#### [SOURCE INFORMATION]
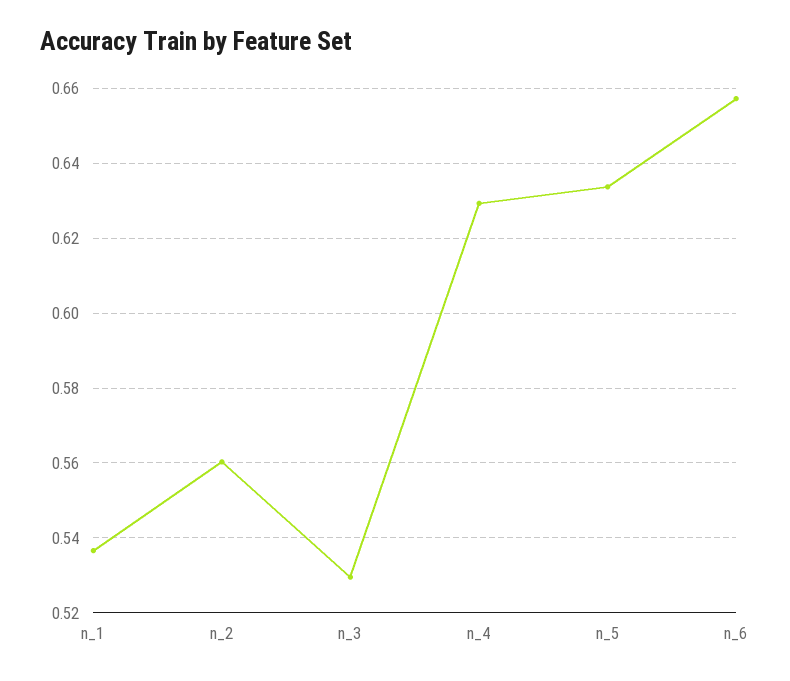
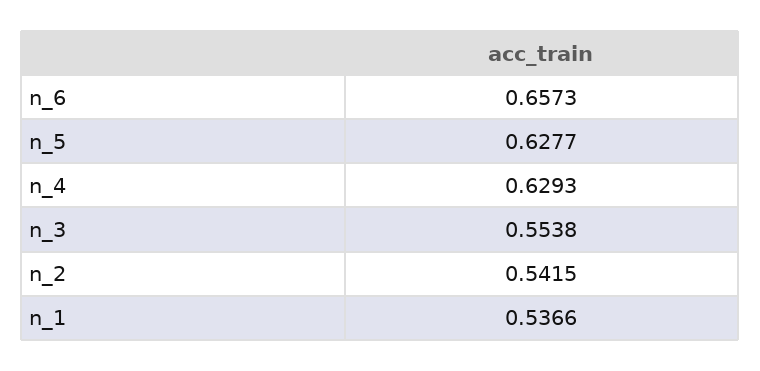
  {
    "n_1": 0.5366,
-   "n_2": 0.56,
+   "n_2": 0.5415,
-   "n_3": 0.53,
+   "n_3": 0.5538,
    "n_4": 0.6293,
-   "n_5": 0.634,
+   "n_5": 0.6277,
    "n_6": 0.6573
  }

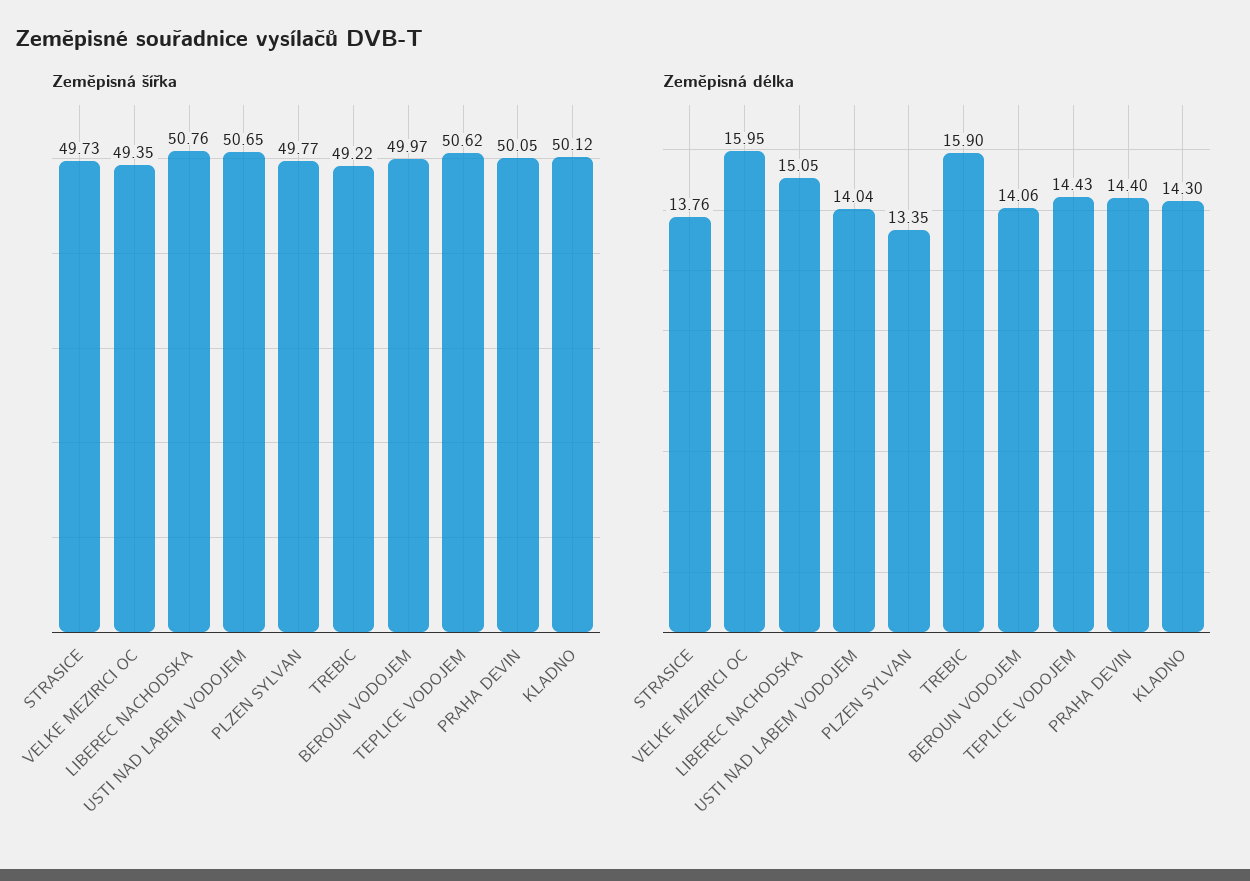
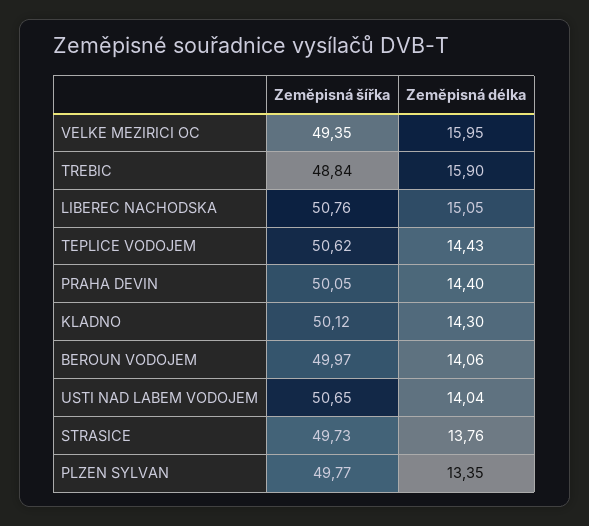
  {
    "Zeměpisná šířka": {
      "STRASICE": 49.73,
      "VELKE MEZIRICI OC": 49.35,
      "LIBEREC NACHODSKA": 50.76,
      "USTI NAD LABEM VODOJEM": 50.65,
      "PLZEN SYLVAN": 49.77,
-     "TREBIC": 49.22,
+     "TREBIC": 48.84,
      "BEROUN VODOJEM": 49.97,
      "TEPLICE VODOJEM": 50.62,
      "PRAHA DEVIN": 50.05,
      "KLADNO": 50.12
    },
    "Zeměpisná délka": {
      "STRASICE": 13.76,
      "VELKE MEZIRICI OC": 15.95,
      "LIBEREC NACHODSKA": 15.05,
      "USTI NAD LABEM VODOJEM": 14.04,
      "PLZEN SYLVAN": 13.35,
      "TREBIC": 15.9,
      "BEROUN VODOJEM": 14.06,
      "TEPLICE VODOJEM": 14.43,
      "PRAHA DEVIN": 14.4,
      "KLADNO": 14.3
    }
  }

* * *

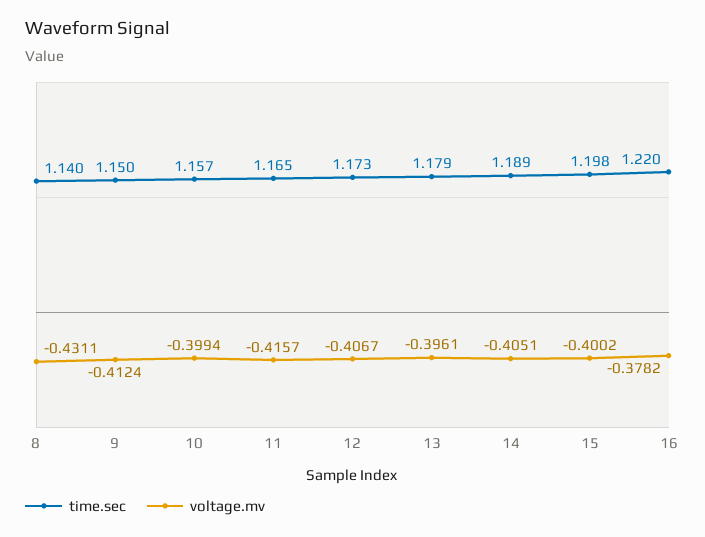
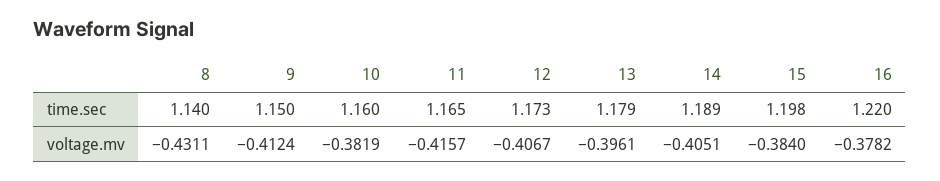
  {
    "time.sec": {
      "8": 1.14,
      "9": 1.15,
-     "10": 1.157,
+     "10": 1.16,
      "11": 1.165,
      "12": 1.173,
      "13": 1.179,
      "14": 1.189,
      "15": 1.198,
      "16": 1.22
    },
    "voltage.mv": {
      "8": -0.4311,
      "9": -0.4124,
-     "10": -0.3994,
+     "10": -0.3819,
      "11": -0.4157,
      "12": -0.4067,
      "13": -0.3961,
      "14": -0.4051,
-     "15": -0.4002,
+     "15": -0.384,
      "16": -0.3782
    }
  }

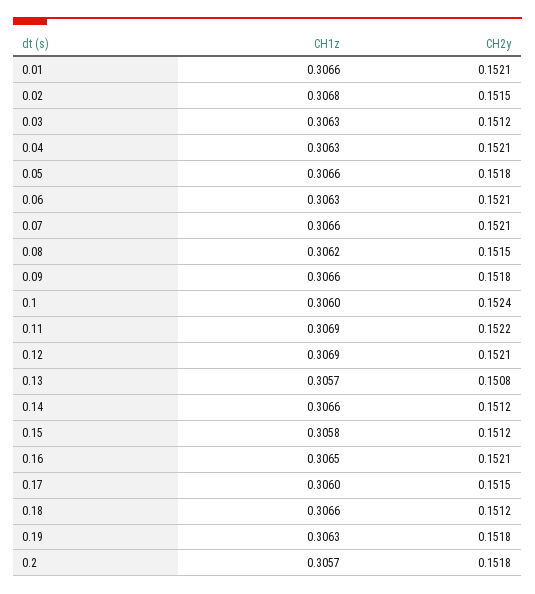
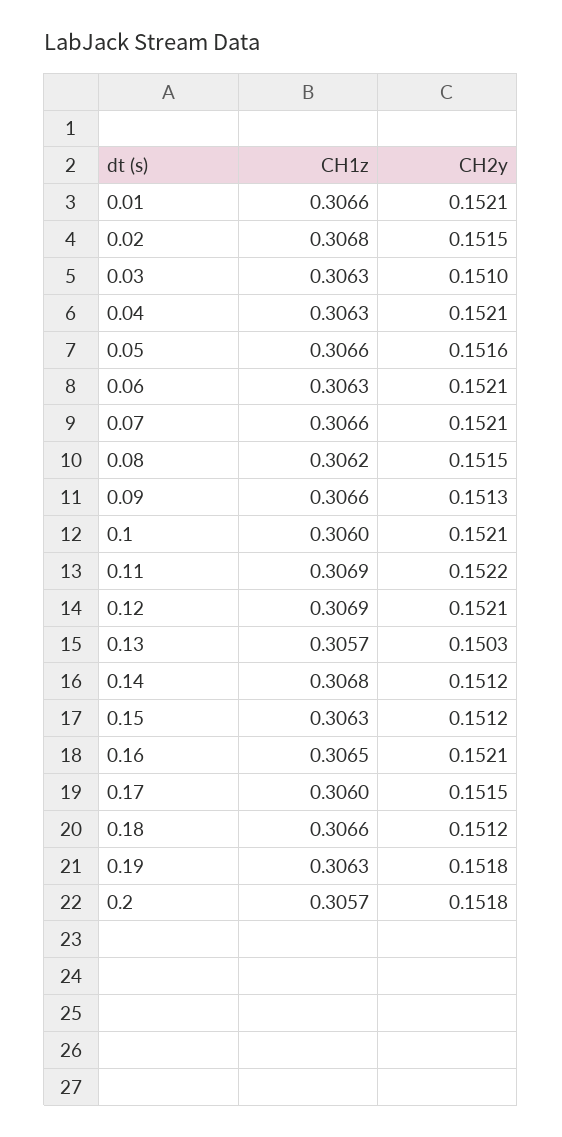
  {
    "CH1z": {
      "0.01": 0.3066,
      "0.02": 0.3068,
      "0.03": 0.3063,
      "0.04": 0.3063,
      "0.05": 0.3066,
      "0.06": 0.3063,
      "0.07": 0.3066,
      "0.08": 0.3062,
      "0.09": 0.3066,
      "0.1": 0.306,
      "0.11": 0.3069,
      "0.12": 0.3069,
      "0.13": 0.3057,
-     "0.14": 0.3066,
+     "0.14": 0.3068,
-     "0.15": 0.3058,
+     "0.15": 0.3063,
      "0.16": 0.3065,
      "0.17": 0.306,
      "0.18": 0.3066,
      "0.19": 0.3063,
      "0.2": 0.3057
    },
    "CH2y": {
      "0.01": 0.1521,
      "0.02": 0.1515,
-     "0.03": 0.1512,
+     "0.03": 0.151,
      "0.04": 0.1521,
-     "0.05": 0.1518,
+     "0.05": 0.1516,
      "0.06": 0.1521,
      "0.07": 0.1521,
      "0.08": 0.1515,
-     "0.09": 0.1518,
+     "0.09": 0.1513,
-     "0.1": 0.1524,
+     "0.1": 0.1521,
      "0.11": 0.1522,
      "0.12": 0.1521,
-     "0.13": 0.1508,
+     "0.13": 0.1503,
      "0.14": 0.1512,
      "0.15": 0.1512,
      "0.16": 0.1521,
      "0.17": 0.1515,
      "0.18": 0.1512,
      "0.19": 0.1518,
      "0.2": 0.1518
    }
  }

#### [WRITTEN TASK]
Copy each line from the data above that includes "BEROUN".

#### [SOLUTION FOR THIS TASK]
      "BEROUN VODOJEM": 49.97,
      "BEROUN VODOJEM": 14.06,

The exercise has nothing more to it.